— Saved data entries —
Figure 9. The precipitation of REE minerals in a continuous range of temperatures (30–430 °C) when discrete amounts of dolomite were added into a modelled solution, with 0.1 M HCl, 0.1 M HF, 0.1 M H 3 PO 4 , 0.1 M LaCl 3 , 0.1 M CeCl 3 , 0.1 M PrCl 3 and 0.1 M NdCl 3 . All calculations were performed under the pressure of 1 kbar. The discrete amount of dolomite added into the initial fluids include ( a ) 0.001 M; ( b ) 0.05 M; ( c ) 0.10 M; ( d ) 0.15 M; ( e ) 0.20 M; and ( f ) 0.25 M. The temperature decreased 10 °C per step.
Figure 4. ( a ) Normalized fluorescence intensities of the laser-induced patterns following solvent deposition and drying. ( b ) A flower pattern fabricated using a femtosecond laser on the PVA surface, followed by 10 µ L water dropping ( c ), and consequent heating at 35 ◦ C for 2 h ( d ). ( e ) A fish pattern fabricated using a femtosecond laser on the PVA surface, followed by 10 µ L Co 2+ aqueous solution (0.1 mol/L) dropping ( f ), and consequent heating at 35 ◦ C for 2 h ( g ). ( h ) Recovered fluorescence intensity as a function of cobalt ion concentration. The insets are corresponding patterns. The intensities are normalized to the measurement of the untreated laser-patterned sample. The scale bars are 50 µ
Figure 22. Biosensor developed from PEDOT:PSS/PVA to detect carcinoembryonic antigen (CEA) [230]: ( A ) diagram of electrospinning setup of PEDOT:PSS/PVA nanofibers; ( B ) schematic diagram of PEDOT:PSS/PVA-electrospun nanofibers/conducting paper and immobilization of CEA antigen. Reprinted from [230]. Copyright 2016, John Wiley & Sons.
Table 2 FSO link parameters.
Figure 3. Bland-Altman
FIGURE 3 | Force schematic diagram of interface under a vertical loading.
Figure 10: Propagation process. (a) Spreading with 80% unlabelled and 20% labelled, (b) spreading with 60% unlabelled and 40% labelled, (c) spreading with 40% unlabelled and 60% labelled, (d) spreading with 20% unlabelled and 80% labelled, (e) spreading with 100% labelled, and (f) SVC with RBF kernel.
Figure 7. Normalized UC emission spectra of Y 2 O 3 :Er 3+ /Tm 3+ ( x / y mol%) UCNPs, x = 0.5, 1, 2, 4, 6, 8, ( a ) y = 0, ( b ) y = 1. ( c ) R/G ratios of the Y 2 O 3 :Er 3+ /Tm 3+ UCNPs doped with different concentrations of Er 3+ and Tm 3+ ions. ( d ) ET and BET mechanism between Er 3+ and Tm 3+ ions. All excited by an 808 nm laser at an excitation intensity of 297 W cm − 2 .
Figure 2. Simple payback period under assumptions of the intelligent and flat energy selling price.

— Task brief —
Copy each line in the entries above where "with" turns up.

— The completed task —
Figure 9. The precipitation of REE minerals in a continuous range of temperatures (30–430 °C) when discrete amounts of dolomite were added into a modelled solution, with 0.1 M HCl, 0.1 M HF, 0.1 M H 3 PO 4 , 0.1 M LaCl 3 , 0.1 M CeCl 3 , 0.1 M PrCl 3 and 0.1 M NdCl 3 . All calculations were performed under the pressure of 1 kbar. The discrete amount of dolomite added into the initial fluids include ( a ) 0.001 M; ( b ) 0.05 M; ( c ) 0.10 M; ( d ) 0.15 M; ( e ) 0.20 M; and ( f ) 0.25 M. The temperature decreased 10 °C per step.
Figure 10: Propagation process. (a) Spreading with 80% unlabelled and 20% labelled, (b) spreading with 60% unlabelled and 40% labelled, (c) spreading with 40% unlabelled and 60% labelled, (d) spreading with 20% unlabelled and 80% labelled, (e) spreading with 100% labelled, and (f) SVC with RBF kernel.
Figure 7. Normalized UC emission spectra of Y 2 O 3 :Er 3+ /Tm 3+ ( x / y mol%) UCNPs, x = 0.5, 1, 2, 4, 6, 8, ( a ) y = 0, ( b ) y = 1. ( c ) R/G ratios of the Y 2 O 3 :Er 3+ /Tm 3+ UCNPs doped with different concentrations of Er 3+ and Tm 3+ ions. ( d ) ET and BET mechanism between Er 3+ and Tm 3+ ions. All excited by an 808 nm laser at an excitation intensity of 297 W cm − 2 .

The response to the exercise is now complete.